A new relationship with animals, nature and each other.

Better News for Sharks

Things may be looking up for sharks, and it won’t be a moment too soon.

Addressing the billion-dollar global trade in shark fins, the California Senate has voted to ban the sale or possession of these body parts.

It’s a brutal industry, in which these animals are fished out of the water to have their fins cut off, and are then thrown back in the sea to die. The fins are used to make shark fin soup, which is considered trendy.

The Bahamas and Honduras have prohibited shark fishing. Several Western Pacific island nations, including Palau, Micronesia and the Marshall Islands, have banned shark fishing. And there’s a small but growing campaign in several Asian countries to bring an end to shark finning.

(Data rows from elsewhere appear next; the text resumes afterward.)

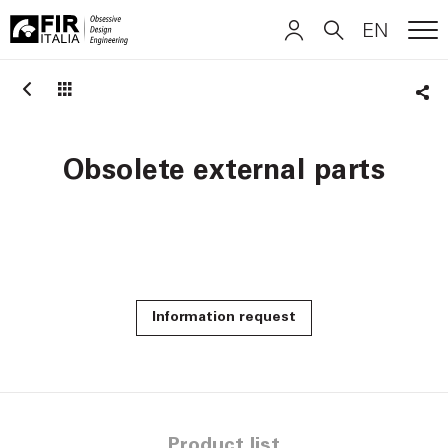
EN
ME
FIR
ITALIANO
ITALIANO
Italia
Sha
ENGLISH
ENGLISH
Obsolete external parts
DEUTSCH
DEUTSCH
Information request
Product list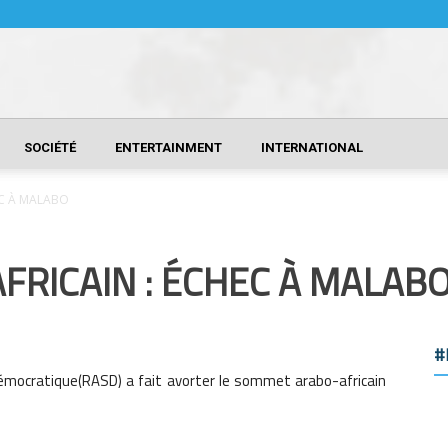
SOCIÉTÉ
ENTERTAINMENT
INTERNATIONAL
EC À MALABO
RICAIN : ÉCHEC À MALAB
#
démocratique(RASD) a fait avorter le sommet arabo-africain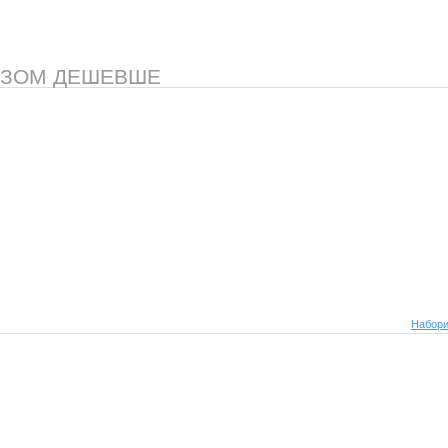
АЗОМ ДЕШЕВШЕ
Набори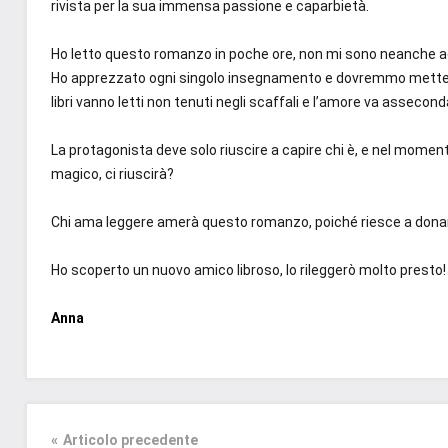
rivista per la sua immensa passione e caparbietà.
Ho letto questo romanzo in poche ore, non mi sono neanche ac
Ho apprezzato ogni singolo insegnamento e dovremmo metterli in 
libri vanno letti non tenuti negli scaffali e l’amore va assecond
La protagonista deve solo riuscire a capire chi è, e nel moment
magico, ci riuscirà?
Chi ama leggere amerà questo romanzo, poiché riesce a donare
Ho scoperto un nuovo amico libroso, lo rileggerò molto presto!
Anna
Tag
Contemporary
#blog
,
Romance
Articolo precedente
#blogger
,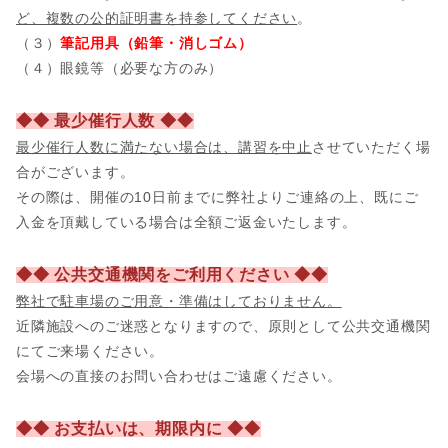
ど、複数の公的証明書を持参してください
。
（３）
筆記用具（鉛筆・消しゴム）
（４）眼鏡等（必要な方のみ）
◆◆ 最少催行人数 ◆◆
最少催行人数に満たない場合は、講習を中止
させていただく場
合がございます。
その際は、開催の10日前までに弊社よりご連絡の上、既にご
入金を頂戴している場合は全額ご返金いたします。
◆◆ 公共交通機関をご利用ください ◆◆
弊社で駐車場のご用意・準備はしておりません。
近隣施設へのご迷惑となりますので、原則として公共交通機関
にてご来場ください。
会場への直接のお問い合わせはご遠慮ください。
◆◆ お支払いは、期限内に ◆◆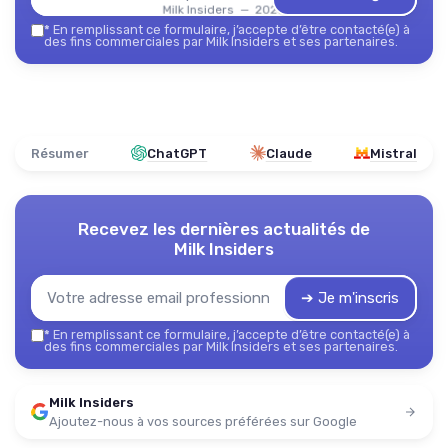
Milk Insiders — 2026
*
En remplissant ce formulaire, j’accepte d’être contacté(e) à
des fins commerciales par Milk Insiders et ses partenaires.
Résumer
ChatGPT
Claude
Mistral
Recevez les dernières actualités de
Milk Insiders
➔ Je m'inscris
*
En remplissant ce formulaire, j’accepte d’être contacté(e) à
des fins commerciales par Milk Insiders et ses partenaires.
Milk Insiders
Ajoutez-nous à vos sources préférées sur Google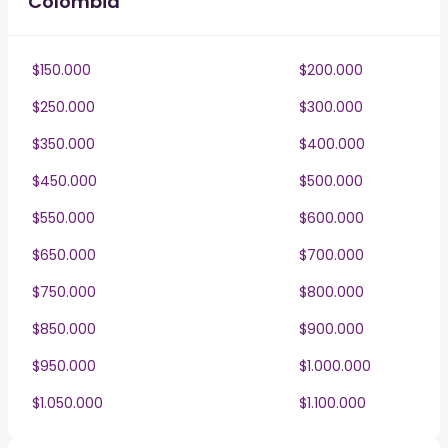
Colombia
$150.000
$200.000
$250.000
$300.000
$350.000
$400.000
$450.000
$500.000
$550.000
$600.000
$650.000
$700.000
$750.000
$800.000
$850.000
$900.000
$950.000
$1.000.000
$1.050.000
$1.100.000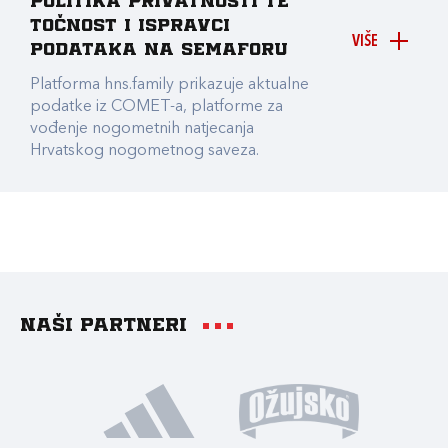
Politika privatnosti te
točnost i ispravci
VIŠE
podataka na Semaforu
Platforma hns.family prikazuje aktualne
podatke iz COMET-a, platforme za
vođenje nogometnih natjecanja
Hrvatskog nogometnog saveza.
Naši partneri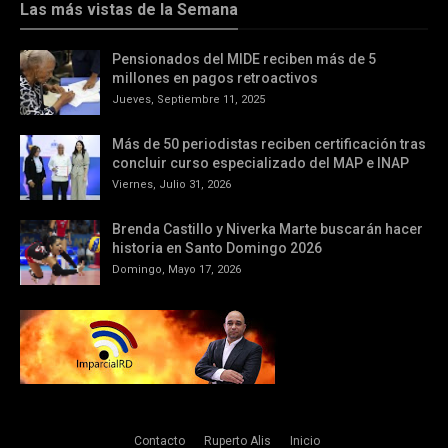
Las más vistas de la Semana
Pensionados del MIDE reciben más de 5
millones en pagos retroactivos
Jueves, Septiembre 11, 2025
Más de 50 periodistas reciben certificación tras
concluir curso especializado del MAP e INAP
Viernes, Julio 31, 2026
Brenda Castillo y Niverka Marte buscarán hacer
historia en Santo Domingo 2026
Domingo, Mayo 17, 2026
Contacto
Ruperto Alis
Inicio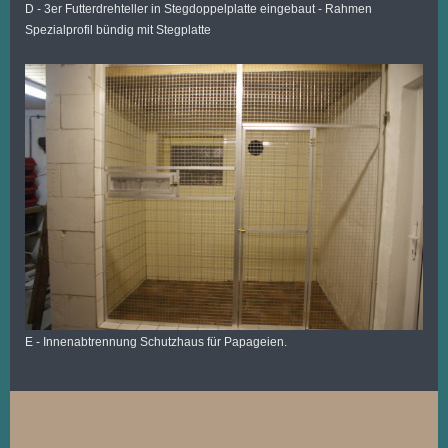
D - 3er Futterdrehteller in Stegdoppelplatte eingebaut - Rahmen
Spezialprofil bündig mit Stegplatte
E - Innenabtrennung Schutzhaus für Papageien.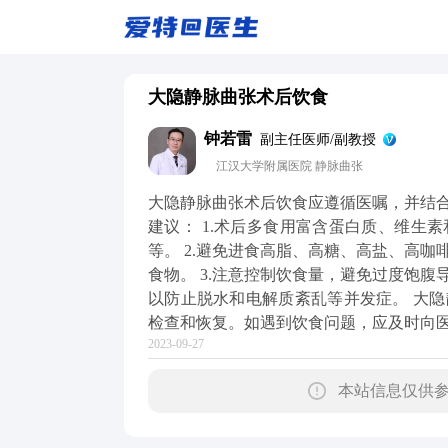
大隐静脉曲张术后饮食
钟若雷
副主任医师/副教授
江汉大学附属医院 静脉曲张
大隐静脉曲张术后饮食应遵循医嘱，并结
建议： 1.术后多食用富含蛋白质、维生
等。 2.避免进食高脂、高糖、高盐、高
食物。 3.注意控制饮食量，避免过度饱腹
以防止脱水和电解质紊乱等并发症。 大
检查和恢复。如遇到饮食问题，应及时向
2023-09-27
本站信息仅供参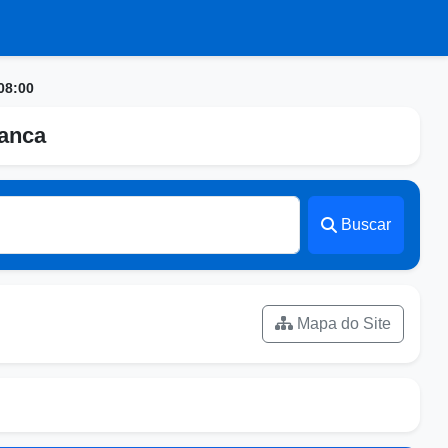
08:00
ranca
Buscar
Mapa do Site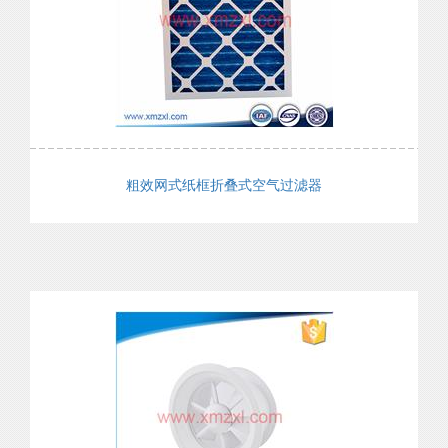
粗效网式纸框折叠式空气过滤器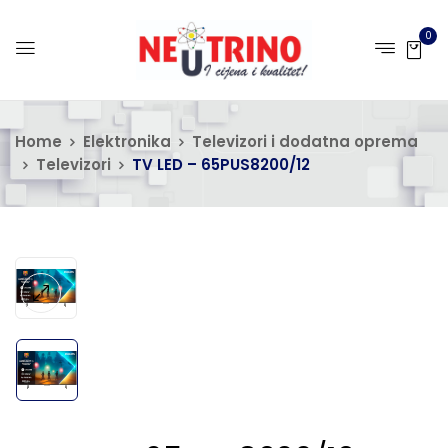
0
Home
Elektronika
Televizori i dodatna oprema
Televizori
TV LED – 65PUS8200/12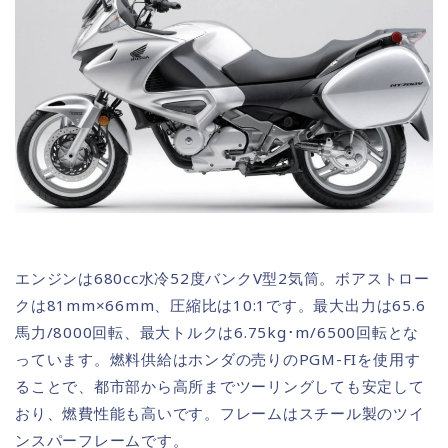
エンジンは680cc水冷52度バンクV型2気筒。ボアストロー
クは81mm×66mm、圧縮比は10:1です。最大出力は65.6
馬力/8000回転、最大トルクは6.75kg･m/6500回転とな
っています。燃料供給はホンダの売りのPGM-FIを使用す
ることで、都市部から高所までツーリングしても安定して
おり、燃費性能も高いです。フレームはスチール製のツイ
ンスパーフレームです。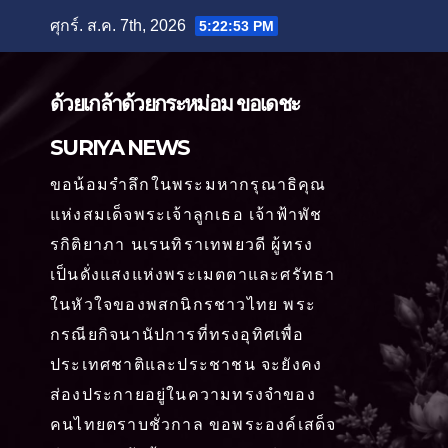
Skip
ศุกร์. ส.ค. 7th, 2026
5:22:55 PM
to
content
ด้วยเกล้าด้วยกระหม่อม ขอเดชะ
SURIYA NEWS
ขอน้อมรำลึกในพระมหากรุณาธิคุณ
แห่งสมเด็จพระเจ้าลูกเธอ เจ้าฟ้าพัช
รกิติยาภา นเรนทิราเทพยวดี ผู้ทรง
เป็นดั่งแสงแห่งพระเมตตาและศรัทธา
ในหัวใจของพสกนิกรชาวไทย พระ
กรณียกิจนานัปการที่ทรงอุทิศเพื่อ
ประเทศชาติและประชาชน จะยังคง
ส่องประกายอยู่ในความทรงจำของ
คนไทยตราบชั่วกาล ขอพระองค์เสด็จ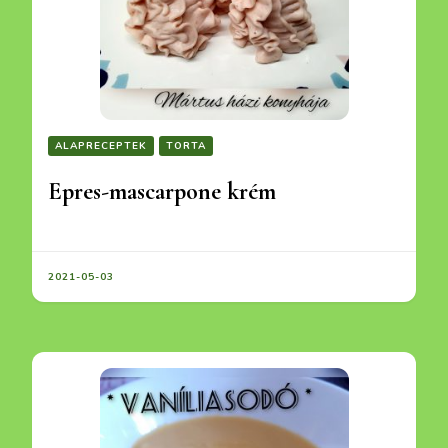
ALAPRECEPTEK
TORTA
Epres-mascarpone krém
2021-05-03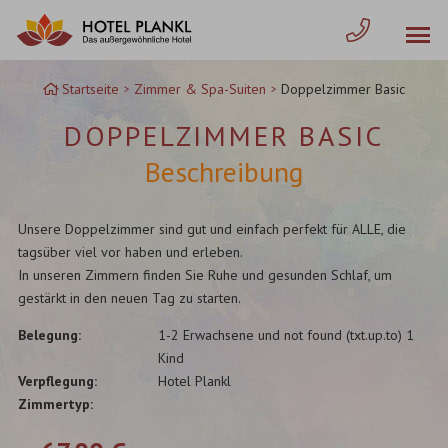
Zum
Inhalt
springen
Startseite
Zimmer & Spa-Suiten
Doppelzimmer Basic
DOPPELZIMMER BASIC
Beschreibung
Unsere Doppelzimmer sind gut und einfach perfekt für ALLE, die
tagsüber viel vor haben und erleben.
In unseren Zimmern finden Sie Ruhe und gesunden Schlaf, um
gestärkt in den neuen Tag zu starten.
Belegung
1-2 Erwachsene und not found (txt.up.to) 1
Kind
Verpflegung
Hotel Plankl
Zimmertyp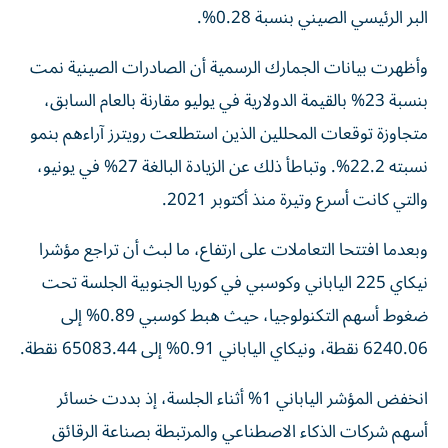
وأظهرت بيانات الجمارك الرسمية أن الصادرات الصينية نمت
بنسبة 23% بالقيمة الدولارية في يوليو مقارنة بالعام السابق،
متجاوزة توقعات المحللين الذين استطلعت رويترز آراءهم بنمو
نسبته 22.2%. وتباطأ ذلك عن الزيادة البالغة 27% في يونيو،
والتي كانت أسرع وتيرة منذ أكتوبر 2021.
وبعدما افتتحا التعاملات على ارتفاع، ما لبث أن تراجع مؤشرا
نيكاي 225 الياباني وكوسبي في كوريا الجنوبية الجلسة تحت
ضغوط أسهم التكنولوجيا، حيث هبط كوسبي 0.89% إلى
6240.06 نقطة، ونيكاي الياباني 0.91% إلى 65083.44 نقطة.
انخفض المؤشر الياباني 1% أثناء الجلسة، إذ بددت خسائر
أسهم شركات الذكاء الاصطناعي ‌والمرتبطة بصناعة الرقائق
الإلكترونية المكاسب الأخرى في حين تراجع ​سهم مجموعة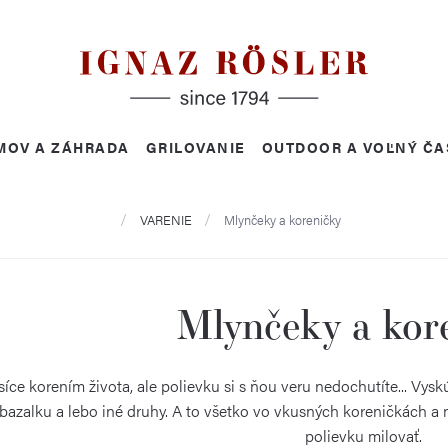
MOV A ZÁHRADA
GRILOVANIE
OUTDOOR A VOĽNÝ ČA
Domov
VARENIE
Mlynčeky a koreničky
Mlynčeky a kor
síce korením života, ale polievku si s ňou veru nedochutíte... Vysk
bazalku a lebo iné druhy. A to všetko vo vkusných koreničkách a 
polievku milovať.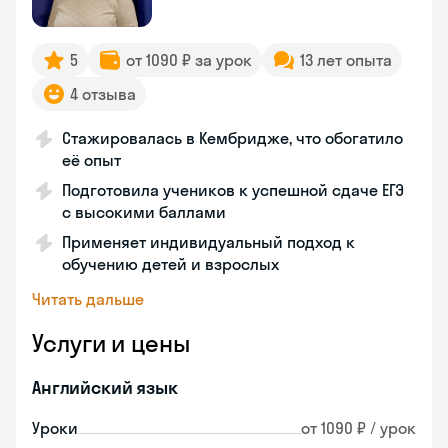
5
от 1090 ₽ за урок
13 лет опыта
4 отзыва
Стажировалась в Кембридже, что обогатило
её опыт
Подготовила учеников к успешной сдаче ЕГЭ
с высокими баллами
Применяет индивидуальный подход к
обучению детей и взрослых
Читать дальше
Услуги и цены
Английский язык
Уроки
от 1090 ₽ / урок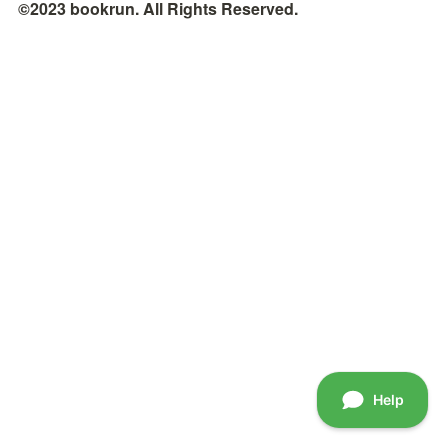
©2023 bookrun. All Rights Reserved.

The Independent newspaper has a story on the Dive Tribe, an environmental group that buys baby sharks back from markets and restaurants in Thailand and returns them to the ocean. The story also quotes the maritime conservation group Oceana as saying that up to 73 million sharks are finned each year around the world, depleting many populations by as much as 90 percent.

And the New York Times talks about the new bill in California, now awaiting Gov. Jerry Brown’s signature, and other initiatives. The article notes that the Food Network recently removed all shark recipes from its offerings, and that celebrity chef Gordon Ramsay has been pressing Chinese restaurants in London to renounce the soup this year.

Asian celebrities, including basketball star Yao Ming, have joined in the campaign, as in this video spot:

What you can do: If you find yourself in a restaurant where shark fin soup is on the menu, tell the manager you’ve decided not to eat there (and why), and go to another restaurant.